L’écriture, toute en phrases courtes et trépidantes, entraîne le lecteur dans une course, ou plutôt une chute, effrénée. Lior, cette étrange jeune femme aux instincts de sauvageonne, laisse très vite entrevoir l’existence d’une faille dans sa personnalité et son passé. Elle va nous emmener à sa suite dans une succession d’épisodes qui ont tous en commun la quête éperdue de son passé, et qui la dirigeront tout droit dans l’oeil du cyclone, au fond de sa mémoire engloutie, dans le gouffre creusé par son enfance et resté béant malgré toutes ses tentatives de vie normale.

Thriller magistral où la tension ne se relâche jamais, cette histoire où on ne sait plus qui est le chasseur ou le gibier, l’homme ou l’animal, est la terrible illustration de l’immense difficulté de se construire dans l’ignorance de ses racines, surtout lorsqu’elles ont été traumatisantes : les failles intérieures peuvent devenir de véritables trous noirs, qui absorbent tout sur leur passage, dans une folie irrépressible qui laisse l’entourage impuissant.

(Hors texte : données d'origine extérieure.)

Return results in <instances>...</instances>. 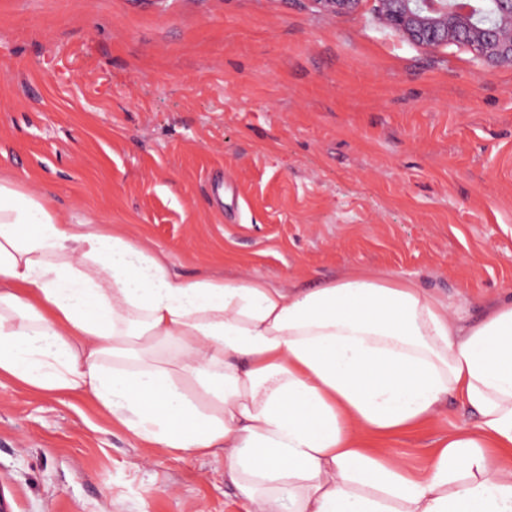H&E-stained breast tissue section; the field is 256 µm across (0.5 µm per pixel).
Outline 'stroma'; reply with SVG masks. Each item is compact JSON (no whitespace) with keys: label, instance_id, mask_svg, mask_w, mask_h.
<instances>
[{"label":"stroma","instance_id":"stroma-1","mask_svg":"<svg viewBox=\"0 0 512 512\" xmlns=\"http://www.w3.org/2000/svg\"><path fill=\"white\" fill-rule=\"evenodd\" d=\"M308 0H0V174L183 278H410L512 297V69ZM449 399L381 451L420 473ZM7 512H245L224 460L151 448L89 396L0 375Z\"/></svg>","mask_w":512,"mask_h":512}]
</instances>
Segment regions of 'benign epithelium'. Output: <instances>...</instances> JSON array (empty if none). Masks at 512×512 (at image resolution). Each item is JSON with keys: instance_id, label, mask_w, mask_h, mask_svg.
<instances>
[{"instance_id": "benign-epithelium-1", "label": "benign epithelium", "mask_w": 512, "mask_h": 512, "mask_svg": "<svg viewBox=\"0 0 512 512\" xmlns=\"http://www.w3.org/2000/svg\"><path fill=\"white\" fill-rule=\"evenodd\" d=\"M322 14L354 11L361 0H310ZM376 22L434 51L468 47L481 61L512 69V0H376Z\"/></svg>"}]
</instances>
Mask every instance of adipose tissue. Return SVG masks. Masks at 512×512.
<instances>
[{"mask_svg": "<svg viewBox=\"0 0 512 512\" xmlns=\"http://www.w3.org/2000/svg\"><path fill=\"white\" fill-rule=\"evenodd\" d=\"M0 374L84 393L149 445L223 456L246 512H512V300L466 326L380 272L183 279L0 177ZM451 397L476 422L423 474L375 450Z\"/></svg>", "mask_w": 512, "mask_h": 512, "instance_id": "1", "label": "adipose tissue"}]
</instances>
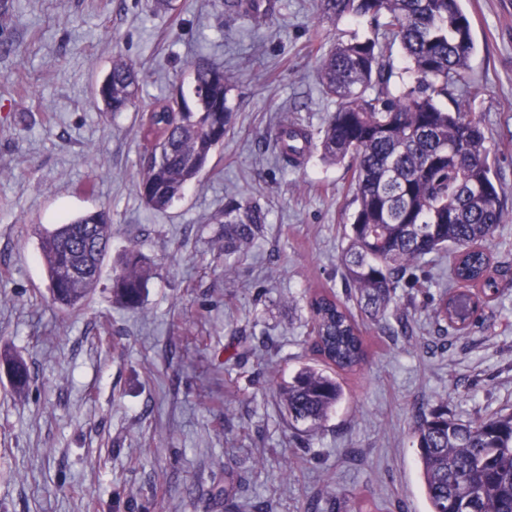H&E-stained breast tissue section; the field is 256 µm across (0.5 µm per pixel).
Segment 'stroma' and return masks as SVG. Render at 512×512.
I'll list each match as a JSON object with an SVG mask.
<instances>
[{
    "label": "stroma",
    "mask_w": 512,
    "mask_h": 512,
    "mask_svg": "<svg viewBox=\"0 0 512 512\" xmlns=\"http://www.w3.org/2000/svg\"><path fill=\"white\" fill-rule=\"evenodd\" d=\"M319 0H281L271 25L225 18L222 0H0V512H430L412 438L418 411L512 410V0H463L477 96L505 218L492 242L502 287L459 332L435 315L448 261L426 257L364 320L367 361L339 373L329 419L295 430L278 386L319 365L307 296L344 294L339 258L353 189L343 166L275 159L282 118L318 133L334 103L316 58L366 20L320 23ZM148 74L141 105L190 93L203 55L232 73V131L168 211L138 194L141 115L99 112L116 55ZM257 197L267 222L224 253V204ZM106 211L112 257L137 245L156 273L142 305L118 304L111 267L77 312L50 300L43 229Z\"/></svg>",
    "instance_id": "stroma-1"
}]
</instances>
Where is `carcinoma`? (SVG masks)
Returning a JSON list of instances; mask_svg holds the SVG:
<instances>
[{
  "instance_id": "obj_1",
  "label": "carcinoma",
  "mask_w": 512,
  "mask_h": 512,
  "mask_svg": "<svg viewBox=\"0 0 512 512\" xmlns=\"http://www.w3.org/2000/svg\"><path fill=\"white\" fill-rule=\"evenodd\" d=\"M277 11L278 0H224L228 17L260 21ZM319 11L320 22L333 27L345 18H367L373 32L341 38L320 56L317 76L336 109L315 139L301 125L282 122L274 139L277 159L294 168L316 152L350 172L355 209L340 264L345 287L364 312L374 316L387 307L407 266L450 249L453 285L435 312L464 330L499 291L489 243L504 221L481 121L458 102L453 110L447 105L458 88L479 93L469 75L475 51L470 20L460 0H319ZM396 45L415 79L394 90ZM190 71L196 111L165 97L144 123L150 147L138 192L155 211L184 198L234 124L232 76L204 58L194 59ZM140 81L134 63L113 59L94 90L99 111L139 109ZM266 219L254 199L225 203L224 253L253 241ZM111 228L98 211L45 232L39 257L55 305L74 310L87 300L110 252ZM152 275L140 249L128 246L112 279L113 297L139 307ZM307 306L314 352L326 368L301 369L278 394L292 422L316 427L342 396L328 369L357 370L366 349L360 323L335 293L316 288ZM9 372L16 391L28 389L31 373L23 360H10ZM414 437L430 512H462L465 501L472 512H512V412L466 420L421 412Z\"/></svg>"
}]
</instances>
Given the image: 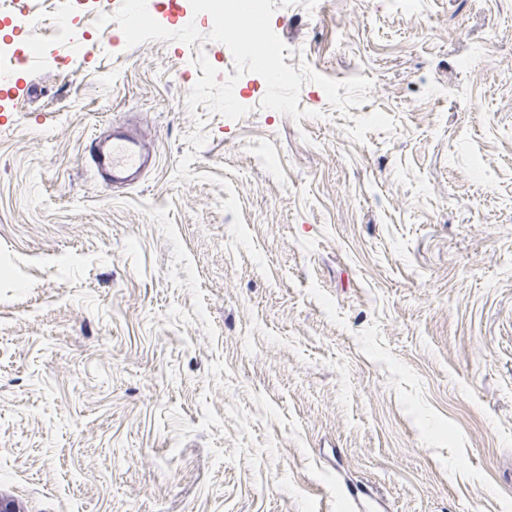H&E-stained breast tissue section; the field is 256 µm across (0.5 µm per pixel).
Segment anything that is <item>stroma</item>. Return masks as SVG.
<instances>
[{"label":"stroma","mask_w":512,"mask_h":512,"mask_svg":"<svg viewBox=\"0 0 512 512\" xmlns=\"http://www.w3.org/2000/svg\"><path fill=\"white\" fill-rule=\"evenodd\" d=\"M273 31L336 80L237 121L189 108L222 44L97 26L31 0L0 44L85 36L0 96V495L20 512H512V0H275ZM163 27L209 15L147 0ZM392 132L351 140L350 117ZM153 165L107 187L91 134Z\"/></svg>","instance_id":"obj_1"}]
</instances>
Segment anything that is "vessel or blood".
<instances>
[{
	"mask_svg": "<svg viewBox=\"0 0 512 512\" xmlns=\"http://www.w3.org/2000/svg\"><path fill=\"white\" fill-rule=\"evenodd\" d=\"M148 156L137 131L127 126L113 129L105 139L92 137L88 150L94 172L107 184L126 182L144 167Z\"/></svg>",
	"mask_w": 512,
	"mask_h": 512,
	"instance_id": "b4317fda",
	"label": "vessel or blood"
}]
</instances>
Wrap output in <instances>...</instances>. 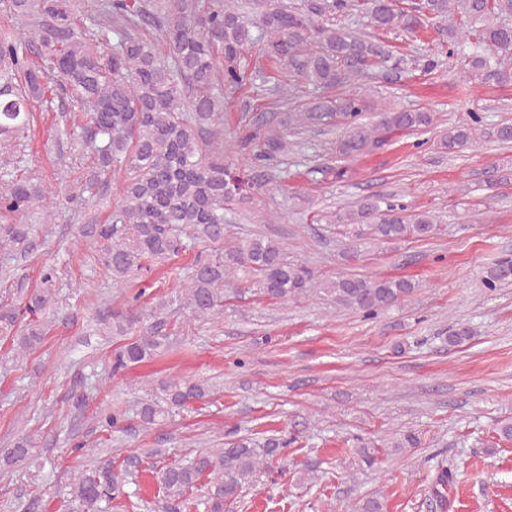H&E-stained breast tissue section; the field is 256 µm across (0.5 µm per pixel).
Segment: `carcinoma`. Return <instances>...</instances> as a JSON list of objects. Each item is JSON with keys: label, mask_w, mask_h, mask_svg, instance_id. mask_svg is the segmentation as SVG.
<instances>
[{"label": "carcinoma", "mask_w": 512, "mask_h": 512, "mask_svg": "<svg viewBox=\"0 0 512 512\" xmlns=\"http://www.w3.org/2000/svg\"><path fill=\"white\" fill-rule=\"evenodd\" d=\"M21 22L26 36L0 34V149L15 148L26 138L32 107L52 110L66 101L57 124L71 148L91 159L84 182L55 192L75 215L82 213L84 193H93L113 175L119 178L120 201L102 224L79 225L80 236L100 253L112 282L134 285L126 310L112 313V334L127 341L112 353V375L152 359L162 347L159 317L153 327L132 335L143 321L140 300L151 285L144 275L156 266L194 251L180 281L178 299L200 319L224 311L226 280L242 276L268 300L317 293L355 310L366 319L407 299L411 279L341 273L322 282L302 259H289L275 238L256 234L224 246V210L230 203L250 204L260 185L224 161V91L243 86L241 65L248 47L258 43L280 74L322 91L311 101L288 109V129L331 126L341 121L336 141V177L344 163L384 146L394 131L432 126L433 113L420 109H383L367 87L351 86L378 71L383 80L399 82L406 74L395 46L379 34L437 33V46L460 61L466 71H480L511 81L502 67L512 58V0H94L96 15L84 23L88 0H0ZM363 15L374 33L338 22ZM459 25L445 27L449 15ZM153 26L165 49L145 33ZM379 112L372 122L370 112ZM237 144L252 151L254 167L272 177L274 162L288 152V134L270 120L245 123ZM512 144V122L487 123L477 112L470 122L451 126L439 148L459 154L478 141ZM49 192L27 175L0 183V248L27 256L29 226L11 220L37 209L44 223L56 211L46 205ZM407 206L389 198L366 196L334 214L348 241L347 252L367 243L385 244L409 236L422 240L437 230L426 212L405 215ZM58 269L41 270V287L22 307L30 320L17 326L12 308H0V335L26 352L45 335L43 315L54 301ZM512 283V257L496 260L486 272L489 290ZM205 380L160 381L137 412L141 422L165 420L210 396ZM127 415L103 409L98 427L117 432ZM290 441L271 434L261 444L237 431L227 433L222 448H208L186 463L155 470L157 500L150 512H186L203 491L206 512H224L271 468ZM34 441L18 439L0 455L9 469L31 457ZM132 461L116 471L112 463L74 475L70 504L74 512H107L133 475ZM453 468L441 465L432 484L436 506L448 507Z\"/></svg>", "instance_id": "1"}]
</instances>
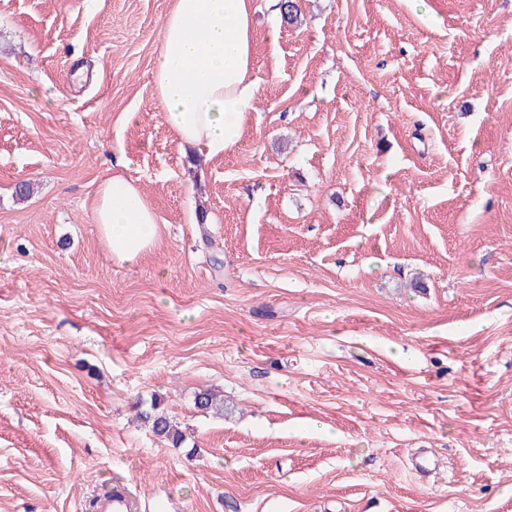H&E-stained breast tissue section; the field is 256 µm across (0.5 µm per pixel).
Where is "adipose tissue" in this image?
<instances>
[{
    "instance_id": "adipose-tissue-1",
    "label": "adipose tissue",
    "mask_w": 512,
    "mask_h": 512,
    "mask_svg": "<svg viewBox=\"0 0 512 512\" xmlns=\"http://www.w3.org/2000/svg\"><path fill=\"white\" fill-rule=\"evenodd\" d=\"M254 13L252 0H174L164 16L153 80L180 146L214 157L238 144L259 92ZM91 211L115 264L155 247L158 215L122 174L103 179Z\"/></svg>"
}]
</instances>
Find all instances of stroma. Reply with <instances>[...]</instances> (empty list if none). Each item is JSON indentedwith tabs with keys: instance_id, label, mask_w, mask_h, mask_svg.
<instances>
[{
	"instance_id": "35a3bbf8",
	"label": "stroma",
	"mask_w": 512,
	"mask_h": 512,
	"mask_svg": "<svg viewBox=\"0 0 512 512\" xmlns=\"http://www.w3.org/2000/svg\"><path fill=\"white\" fill-rule=\"evenodd\" d=\"M300 3L273 43L253 0L254 109L193 164L172 0H0V512H512V0ZM115 172L161 227L130 266ZM91 211L115 264L133 265L157 244L158 215L135 182L122 174L103 179ZM139 414L140 418L151 425V430L155 436L175 448L180 447L183 439L182 433L172 423L167 414L160 410L159 405L154 402L149 409L141 410Z\"/></svg>"
}]
</instances>
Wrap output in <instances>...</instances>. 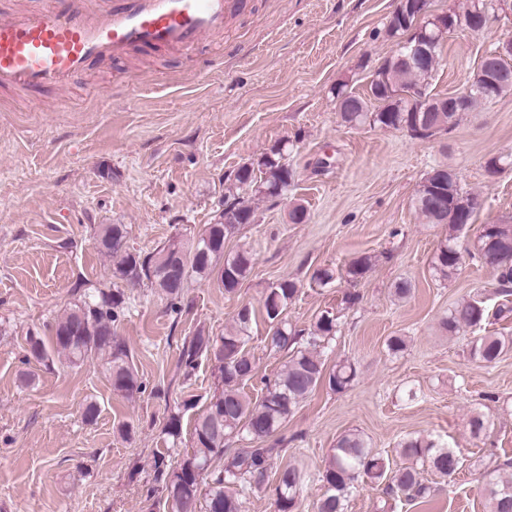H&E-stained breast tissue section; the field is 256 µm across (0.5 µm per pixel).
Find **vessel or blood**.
Segmentation results:
<instances>
[{
  "label": "vessel or blood",
  "instance_id": "1",
  "mask_svg": "<svg viewBox=\"0 0 512 512\" xmlns=\"http://www.w3.org/2000/svg\"><path fill=\"white\" fill-rule=\"evenodd\" d=\"M244 0H56L37 16L0 15V88L62 87L69 77L137 48L189 51L223 31Z\"/></svg>",
  "mask_w": 512,
  "mask_h": 512
}]
</instances>
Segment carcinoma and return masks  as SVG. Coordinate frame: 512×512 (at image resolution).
Returning <instances> with one entry per match:
<instances>
[{
	"label": "carcinoma",
	"mask_w": 512,
	"mask_h": 512,
	"mask_svg": "<svg viewBox=\"0 0 512 512\" xmlns=\"http://www.w3.org/2000/svg\"><path fill=\"white\" fill-rule=\"evenodd\" d=\"M445 37L430 48L426 65L419 67L403 60L408 50L397 49L382 72V84L369 86V97L380 103L369 109L367 101L338 83V98L361 105L360 112L340 113L341 122L351 127L405 130L417 139H428L455 127L466 112L474 111L486 100L512 91L511 87L477 88L471 91L468 104L462 109L432 112L436 128L419 133L415 129L417 102L401 97L417 89H430L435 77V63L441 57ZM454 169L437 165L423 179L427 184L443 181L446 190L448 217L428 196L429 190H418L413 208L423 224L445 227L447 236L437 249L432 270L440 279H447L463 264V255L455 244L463 229L462 216L452 210V201L461 192L451 179ZM234 187H252L265 198L281 196L293 181V171L284 162V147L274 145L255 162L240 166L233 177ZM224 209L235 211L236 221H216L205 225L194 240H173L153 252L142 253L130 248L125 224H101L95 232L99 252L113 261L112 276L131 284L146 281L166 297L171 310H181L186 288L195 278L216 279L224 292L232 294L249 277L254 266L251 249L239 247L224 251V242L234 231L253 221L254 210L249 201L228 190ZM475 250L481 263L497 273L499 294L512 295V225L494 224L477 238ZM164 253L181 257L179 279L172 280L158 263ZM373 264L372 256L361 255L346 266V275L363 278ZM299 291L297 282L282 279L266 289L260 310L241 306L231 326L220 336L202 331L185 339L180 363L184 379H189L203 357H214L218 370V387L210 396L203 414L194 421L192 452L176 465L168 464L166 456L154 461L155 481L161 484L173 512H242L243 499L264 488L269 461L278 452L284 439L277 434L296 408L321 385L333 392H343L356 376L350 363L326 367L324 355L337 332V318L326 311L312 328L296 329L285 319V312ZM125 309V295L120 290L90 289L83 298L57 318L50 340L30 333L26 336L29 355L44 362L56 354L71 366L97 360L113 391L131 399L142 390V383L132 365L131 351L125 340L116 334L114 325ZM489 311L484 301L469 299L457 304L442 320L450 333L461 329H481ZM269 324L267 336L270 349L288 354V360L274 380L264 383L262 396L252 400L244 386L256 377L257 367L247 351L251 325L257 316ZM512 351V336H476L470 346V358L491 365ZM181 416L173 413L161 429L176 447L180 436ZM241 442L243 446L233 447ZM401 455L410 464L393 468L389 460L368 447L363 437L348 433L339 438L321 475L325 493L318 503V512H345V503L361 477L384 485L389 497L402 495L408 500H425L430 495L417 468L422 461L436 473L451 477L463 466L458 455L445 445L424 438H408L400 443ZM308 478L300 466L282 468L276 478V512H297V493ZM483 496L489 512H512V474L503 475L495 469L484 476Z\"/></svg>",
	"instance_id": "obj_1"
}]
</instances>
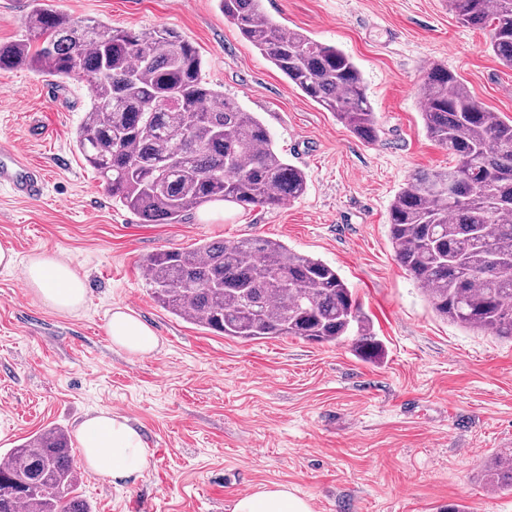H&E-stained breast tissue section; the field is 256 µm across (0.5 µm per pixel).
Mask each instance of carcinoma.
<instances>
[{"instance_id":"cac0c4a2","label":"carcinoma","mask_w":512,"mask_h":512,"mask_svg":"<svg viewBox=\"0 0 512 512\" xmlns=\"http://www.w3.org/2000/svg\"><path fill=\"white\" fill-rule=\"evenodd\" d=\"M224 17L288 80L362 140L380 128L353 59L265 13L263 0H219ZM465 25L488 31L489 50L512 65V0H448ZM24 39L0 45V70L22 66L91 86L76 147L112 199L145 224L179 222L213 201L279 207L302 196L305 172L275 149L253 112L211 86L203 60L177 30L114 29L74 21L32 0ZM109 80L101 82V71ZM418 96L428 137L455 164L418 172L389 210V240L433 311L469 330L512 341V122L485 108L461 78L428 69ZM154 300L204 329L243 341L298 337L351 341L361 356L383 344L338 271L278 240L246 237L166 250L145 260ZM69 435L44 429L0 464V512H91L76 491ZM487 486L512 489V454Z\"/></svg>"}]
</instances>
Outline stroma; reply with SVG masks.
Segmentation results:
<instances>
[{
  "label": "stroma",
  "instance_id": "1",
  "mask_svg": "<svg viewBox=\"0 0 512 512\" xmlns=\"http://www.w3.org/2000/svg\"><path fill=\"white\" fill-rule=\"evenodd\" d=\"M73 20L115 29L170 27L198 49L203 74L256 113L307 190L272 208L220 202L176 224H144L113 202L75 146L86 82L30 68L0 71V143L45 173L42 196L0 186V243L19 259L72 261L87 283L77 314L35 298L20 270H0V457L41 429L74 433L109 409L138 424L150 466L133 483L82 472L92 512H230L272 484L313 512H512L485 469L512 450V342L437 317L401 267L388 211L415 172L451 158L428 138L418 85L432 65L458 73L485 107L512 121V66L486 49L448 0H264L277 24L336 45L360 67L380 126L368 143L240 38L218 0H54ZM242 237L276 239L335 267L384 353L297 337L244 342L204 330L153 300L150 255ZM158 334L157 353L115 350V306Z\"/></svg>",
  "mask_w": 512,
  "mask_h": 512
}]
</instances>
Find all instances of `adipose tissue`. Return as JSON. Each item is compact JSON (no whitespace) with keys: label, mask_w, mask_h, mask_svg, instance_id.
I'll use <instances>...</instances> for the list:
<instances>
[{"label":"adipose tissue","mask_w":512,"mask_h":512,"mask_svg":"<svg viewBox=\"0 0 512 512\" xmlns=\"http://www.w3.org/2000/svg\"><path fill=\"white\" fill-rule=\"evenodd\" d=\"M16 268L22 271L25 287L46 306L69 314L84 308L86 284L70 261L37 254L22 262L10 245L1 243L0 269ZM107 333L113 347L131 357L150 356L159 347L155 331L126 306L113 307ZM76 438L84 465L97 476L125 482L142 476L149 466L147 443L125 416L99 411L81 422ZM231 512H312V508L287 486L277 485L240 496Z\"/></svg>","instance_id":"obj_1"}]
</instances>
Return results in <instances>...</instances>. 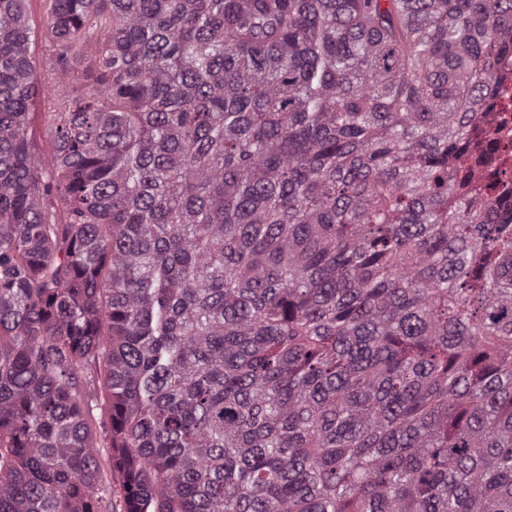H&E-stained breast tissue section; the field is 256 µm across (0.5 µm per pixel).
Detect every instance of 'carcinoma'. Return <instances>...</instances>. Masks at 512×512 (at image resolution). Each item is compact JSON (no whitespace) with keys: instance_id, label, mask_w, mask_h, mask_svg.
<instances>
[{"instance_id":"1","label":"carcinoma","mask_w":512,"mask_h":512,"mask_svg":"<svg viewBox=\"0 0 512 512\" xmlns=\"http://www.w3.org/2000/svg\"><path fill=\"white\" fill-rule=\"evenodd\" d=\"M45 2L85 69L58 104L0 0V512H114L101 446L122 512H512V223L464 173L512 0ZM30 125L32 137L37 153L43 157L49 156L54 151L53 134L45 120L44 112H49L43 104L38 101L30 110Z\"/></svg>"}]
</instances>
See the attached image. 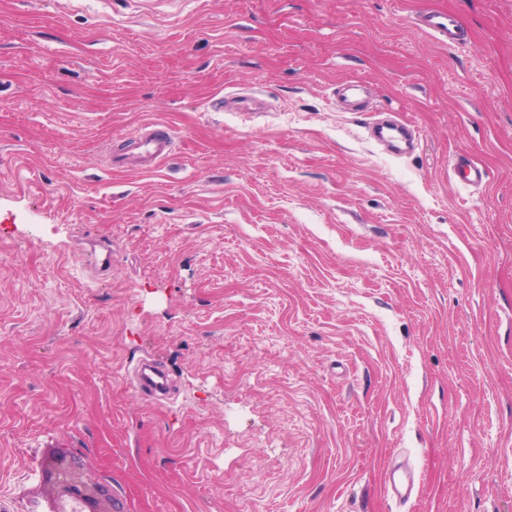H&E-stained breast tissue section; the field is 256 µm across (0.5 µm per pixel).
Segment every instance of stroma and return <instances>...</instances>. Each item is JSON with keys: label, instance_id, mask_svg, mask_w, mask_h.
<instances>
[{"label": "stroma", "instance_id": "35a3bbf8", "mask_svg": "<svg viewBox=\"0 0 512 512\" xmlns=\"http://www.w3.org/2000/svg\"><path fill=\"white\" fill-rule=\"evenodd\" d=\"M49 451L126 512H512V0H0V512ZM422 30L437 42L448 45L458 39L454 16L447 12H430L424 18ZM139 137L135 144L143 150L150 163L158 164L170 153L175 142V132L170 128H155L145 125L137 132ZM451 176L450 179H454L460 185L472 187H481L487 179V173L483 169L466 160H459L453 165Z\"/></svg>", "mask_w": 512, "mask_h": 512}]
</instances>
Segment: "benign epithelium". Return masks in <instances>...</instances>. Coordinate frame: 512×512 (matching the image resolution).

Il faut absolument lire ce livre d’aventure qui vous prendra aux tripes et vous emmènera au plus proche de la misère et de la nature, dans les bidonvilles, la forêt du Kamtchatka et la jungle népalaise, où survie rime parfois avec sauvagerie et cruauté.
J’avais adoré Il reste la poussière. Cette fois, Animal vient se classer parmi mes lectures les plus marquantes. Je vais m’empresser de me procurer les autres livres de Sandrine Colette, passés et à venir. Très grand coup de coeur.



Citation :

Dans les contes, se dit Hadrien depuis sa somnolence, les personnages n’ont de cesse d’échapper aux monstres qui peuplent la nuit et les bois. Lior, elle, leur court derrière. Elle entre dans les collines obscures, écarte les lianes et les ronces, écoute les bruits vers lesquels elle se précipite en silence – grognements, râles, déchirements. Pourquoi, nom de Dieu, pense Hadrien. Pour voir. Pour éprouver l’effroi. Pour essayer encore une fois de croire que, lorsqu’on les a tués, les monstres ne renaissent pas, nulle part, ni dans la forêt ni dans la tête. 


Le coin des curieux :

Le Népal n'est pas qu'un pays de montagnes, froid et sec. Il y existe aussi une zone de collines tempérées et une plaine subtropicale, où la jungle est peuplée de tigres. 
Sur les dix dernières années, la population de tigres au Népal a d'ailleurs doublé, résultat du programme de conservation de ces animaux, soutenu par le WWF et Leonardo DiCaprio. Si l'on peut s'en réjouir, la promiscuité résultant du grignotage progressif des terres sauvages par l'homme n'est pas sans créer des conflits, les fauves s'attaquant parfois au bétail domestiqué dont dépend la survie de nombreuses communautés.
Il y a parfois des victimes humaines, notamment en Inde, mais pas toutes accidentelles. En 2017, au Nord-Est de l'Inde, à la frontière népalaise, les autorités ont relevé une concentration anormale de personnes, toutes âgées, tuées par des tigres  : il semblerait que des familles très démunies aient sacrifié leurs aînés pour toucher de l'argent de l'Etat en réparation du drame.